Being elected to parliament has been by far the greatest achievement — indeed the only notable achievement — of Diane Abbott’s political career. When she first entered the Commons, aged 33, at the 1987 General Election she was the first black woman ever to have become an MP. She was chosen as candidate for the safe London Labour seat of Hackney North and Stoke Newington when the sitting MP was deselected. Her Tory opponent in that first election was future Cabinet minister Oliver Letwin. The Conservatives’ constituency campaign offices were burnt down in that campaign by persons unknown. Abbott won with a majority of more than 7,000 — by 2010 it had doubled to more than 14,000. She was one of four ethnic minority MPs, all Labour, to enter parliament at the 1987 election — the first to identify as such since the 1920s.
Abbott remained the sole female ethnic minority MP for ten years; indeed until 2010 there were only ever two others. This fact — later combined with her sharing a sofa with her school contemporary Michael Portillo (Abbott attended Harrow County Grammar School for Girls, Portillo the boys’ school) every Thursday on Andrew Neil’s late-night politics show This Week — has raised Abbott’s profile way above what would be expected of a backbench MP who has never held office. It is fair to say that she is one of the best-known Labour MPs among the public outside the top few party figures.
Abbott now hopes to better these achievements by seeking to become the next Mayor of London. It is early days and polling is volatile but according to YouGov she is currently Labour party supporters’ second favourite choice after Tessa Jowell.
She is likely to fare rather better in the race for the Labour nomination than she did when she ran for the Labour leadership in 2010, arguing that a choice between four Oxbridge-educated white men was inadequate — and what was needed was an Oxbridge-educated black woman.
The left-winger Abbott needed to get 33 nominations from MPs to get on the ballot paper for the leadership. She managed to do so only by relying on endorsements not just from her natural constituency on the far-Left of the Labour party but also from people who explicitly opposed her, including rival candidate David Miliband and right-winger Kate Hoey. In the secret ballot of Labour MPs and MEPs she received seven votes, presumably including her own — just over 2 per cent of the electorate. Abbott did better among party members, still coming last but gaining just over 7 per cent of the vote and beating both Ed Balls and Andy Burnham among trade unionists. Clearly, those who know Abbott best are those least likely to back her.
Just why does Abbott have so little traction with her fellow Labour MPs? Partly this can be explained by her having been out of step with the Labour leadership for many years. She is a member of the Campaign Group of Labour MPs, the leftmost grouping in the parliamentary party, and was resolutely opposed to New Labour and the Blair interregnum, frequently rebelling against the official line.

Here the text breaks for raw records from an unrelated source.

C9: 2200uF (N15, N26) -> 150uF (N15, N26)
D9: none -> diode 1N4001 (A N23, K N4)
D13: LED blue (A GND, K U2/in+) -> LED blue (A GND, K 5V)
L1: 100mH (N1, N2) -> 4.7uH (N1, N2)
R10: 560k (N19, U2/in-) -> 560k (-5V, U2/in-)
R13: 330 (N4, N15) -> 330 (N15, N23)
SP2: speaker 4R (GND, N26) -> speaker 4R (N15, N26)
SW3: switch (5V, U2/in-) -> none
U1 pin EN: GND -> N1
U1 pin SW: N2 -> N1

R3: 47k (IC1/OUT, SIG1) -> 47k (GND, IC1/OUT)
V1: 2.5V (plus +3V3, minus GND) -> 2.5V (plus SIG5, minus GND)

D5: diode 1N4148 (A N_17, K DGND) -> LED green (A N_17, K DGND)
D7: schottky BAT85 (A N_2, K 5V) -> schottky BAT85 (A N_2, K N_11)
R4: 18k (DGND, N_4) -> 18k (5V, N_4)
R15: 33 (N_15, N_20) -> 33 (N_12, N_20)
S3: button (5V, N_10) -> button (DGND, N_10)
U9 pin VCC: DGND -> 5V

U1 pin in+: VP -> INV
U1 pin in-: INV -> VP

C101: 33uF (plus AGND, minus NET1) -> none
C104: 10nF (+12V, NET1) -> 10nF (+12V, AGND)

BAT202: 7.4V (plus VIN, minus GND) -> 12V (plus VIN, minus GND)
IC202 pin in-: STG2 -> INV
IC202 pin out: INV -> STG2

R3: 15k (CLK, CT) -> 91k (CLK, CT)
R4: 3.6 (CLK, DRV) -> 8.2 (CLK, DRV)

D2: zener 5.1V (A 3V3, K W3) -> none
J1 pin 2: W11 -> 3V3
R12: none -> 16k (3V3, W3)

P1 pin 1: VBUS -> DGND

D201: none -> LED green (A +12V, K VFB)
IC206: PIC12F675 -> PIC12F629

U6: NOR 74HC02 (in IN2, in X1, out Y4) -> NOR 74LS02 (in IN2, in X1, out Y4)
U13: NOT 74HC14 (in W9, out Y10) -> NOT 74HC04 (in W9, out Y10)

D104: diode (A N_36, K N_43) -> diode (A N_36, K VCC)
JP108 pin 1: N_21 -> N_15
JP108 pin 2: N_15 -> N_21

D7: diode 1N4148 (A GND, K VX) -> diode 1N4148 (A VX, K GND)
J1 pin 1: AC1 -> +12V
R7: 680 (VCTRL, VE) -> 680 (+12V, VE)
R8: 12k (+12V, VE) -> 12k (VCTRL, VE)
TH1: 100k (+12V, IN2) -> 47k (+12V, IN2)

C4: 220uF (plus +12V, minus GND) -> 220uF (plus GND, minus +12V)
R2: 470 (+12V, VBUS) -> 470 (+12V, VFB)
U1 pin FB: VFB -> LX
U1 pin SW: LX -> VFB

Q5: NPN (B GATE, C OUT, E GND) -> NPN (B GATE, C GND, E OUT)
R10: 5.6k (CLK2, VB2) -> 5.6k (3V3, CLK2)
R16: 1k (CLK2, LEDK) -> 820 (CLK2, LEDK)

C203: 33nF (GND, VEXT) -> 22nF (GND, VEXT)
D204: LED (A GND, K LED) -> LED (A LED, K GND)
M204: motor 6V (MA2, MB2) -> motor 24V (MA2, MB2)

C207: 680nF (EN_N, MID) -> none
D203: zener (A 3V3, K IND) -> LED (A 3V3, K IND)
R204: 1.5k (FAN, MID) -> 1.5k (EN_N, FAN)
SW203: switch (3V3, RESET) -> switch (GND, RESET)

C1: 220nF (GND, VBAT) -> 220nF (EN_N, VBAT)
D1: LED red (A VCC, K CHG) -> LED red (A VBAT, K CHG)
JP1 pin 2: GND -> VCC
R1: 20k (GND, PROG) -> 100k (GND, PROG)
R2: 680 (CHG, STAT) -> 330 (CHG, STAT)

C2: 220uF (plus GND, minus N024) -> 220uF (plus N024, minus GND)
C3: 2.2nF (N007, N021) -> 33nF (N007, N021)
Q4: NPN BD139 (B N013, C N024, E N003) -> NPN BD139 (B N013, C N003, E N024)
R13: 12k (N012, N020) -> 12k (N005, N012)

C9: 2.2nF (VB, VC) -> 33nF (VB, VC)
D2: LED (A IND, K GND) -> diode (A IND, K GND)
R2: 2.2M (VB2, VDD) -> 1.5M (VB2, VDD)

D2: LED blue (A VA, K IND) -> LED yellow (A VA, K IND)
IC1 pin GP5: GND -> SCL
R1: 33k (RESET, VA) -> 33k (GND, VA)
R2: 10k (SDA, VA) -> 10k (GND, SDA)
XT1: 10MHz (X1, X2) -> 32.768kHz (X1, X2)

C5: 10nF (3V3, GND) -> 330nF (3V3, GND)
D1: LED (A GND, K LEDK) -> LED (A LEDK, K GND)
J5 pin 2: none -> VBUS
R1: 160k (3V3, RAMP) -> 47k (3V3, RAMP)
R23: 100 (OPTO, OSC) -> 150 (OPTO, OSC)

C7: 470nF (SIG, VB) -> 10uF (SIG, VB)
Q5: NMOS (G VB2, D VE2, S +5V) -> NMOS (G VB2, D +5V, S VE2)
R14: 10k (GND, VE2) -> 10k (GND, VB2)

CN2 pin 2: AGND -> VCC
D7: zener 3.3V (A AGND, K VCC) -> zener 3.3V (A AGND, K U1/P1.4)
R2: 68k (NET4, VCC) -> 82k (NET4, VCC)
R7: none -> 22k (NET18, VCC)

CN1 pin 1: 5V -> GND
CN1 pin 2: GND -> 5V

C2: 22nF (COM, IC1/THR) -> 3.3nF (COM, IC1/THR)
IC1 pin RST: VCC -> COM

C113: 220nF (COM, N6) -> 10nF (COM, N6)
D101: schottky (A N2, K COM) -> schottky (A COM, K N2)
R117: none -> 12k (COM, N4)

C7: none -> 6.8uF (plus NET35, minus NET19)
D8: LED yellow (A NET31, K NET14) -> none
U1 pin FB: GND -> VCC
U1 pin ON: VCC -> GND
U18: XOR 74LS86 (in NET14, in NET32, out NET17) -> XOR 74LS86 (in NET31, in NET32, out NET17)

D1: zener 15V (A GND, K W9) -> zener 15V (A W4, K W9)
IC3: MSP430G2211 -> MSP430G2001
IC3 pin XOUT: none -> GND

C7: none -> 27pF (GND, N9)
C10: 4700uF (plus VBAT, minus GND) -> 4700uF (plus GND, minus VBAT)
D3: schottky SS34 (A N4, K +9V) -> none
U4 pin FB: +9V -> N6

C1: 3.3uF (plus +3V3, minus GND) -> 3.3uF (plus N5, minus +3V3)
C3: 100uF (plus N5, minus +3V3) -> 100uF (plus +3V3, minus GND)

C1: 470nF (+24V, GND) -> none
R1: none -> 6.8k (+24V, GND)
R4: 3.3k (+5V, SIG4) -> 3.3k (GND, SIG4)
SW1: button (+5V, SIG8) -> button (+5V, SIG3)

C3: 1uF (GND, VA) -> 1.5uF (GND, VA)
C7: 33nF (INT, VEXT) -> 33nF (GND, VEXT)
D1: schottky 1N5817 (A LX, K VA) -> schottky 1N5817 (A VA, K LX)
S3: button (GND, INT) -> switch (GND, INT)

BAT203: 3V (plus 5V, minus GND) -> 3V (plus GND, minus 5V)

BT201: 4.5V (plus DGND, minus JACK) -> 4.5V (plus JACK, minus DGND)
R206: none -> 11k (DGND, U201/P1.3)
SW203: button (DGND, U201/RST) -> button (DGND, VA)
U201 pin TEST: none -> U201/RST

This may explain why she was not offered ministerial office while Labour was in power, but it does not explain why she has so little appeal even to her fellow left-wingers. The Campaign Group has 15 members in the current parliament, so she received the vote of less than half of them.
Perhaps it can be explained by the fact that she gives a very good impression of being a terrific hypocrite. All her socialist principles would presumably drive her towards supporting the proposed Mansion Tax on properties worth over £2 million; after all, it is claimed to be a redistributive tax on privilege. But no, since becoming interested in the mayoralty — and noting that Londoners will be disproportionately hit by it — she has come out strongly against the tax.
The best-known case of Abbott’s hypocrisy was her decision to send her son to a leading fee-paying school, City of London. Of this, she said, “Private schools prop up the class system in society. It is inconsistent, to put it mildly, for someone who believes in a fairer and more egalitarian society to send their child to a fee-paying school.”
Her justification? “I’m a West Indian mum and West Indian mums will go to the wall for their children.” Why West Indian mums should be different from other mothers remains a mystery. Such explanations may make Abbott seem more human, but they certainly don’t burnish her credentials for idealistic socialist leadership.
After her failed leadership bid Ed Miliband made Abbott Shadow Public Health Minister in 2010, about as junior an opposition front-bench post as it is possible to award. She was sacked in 2013 for being insufficiently loyal to the party line and for a lack of commitment to the post. Abbott showed little displeasure at her sacking; this is perhaps unsurprising as it enabled her to return to Neil’s cosy sofa and blather on with Portillo about the week’s political events — at £700 of BBC licence-fee-payers’ money per session.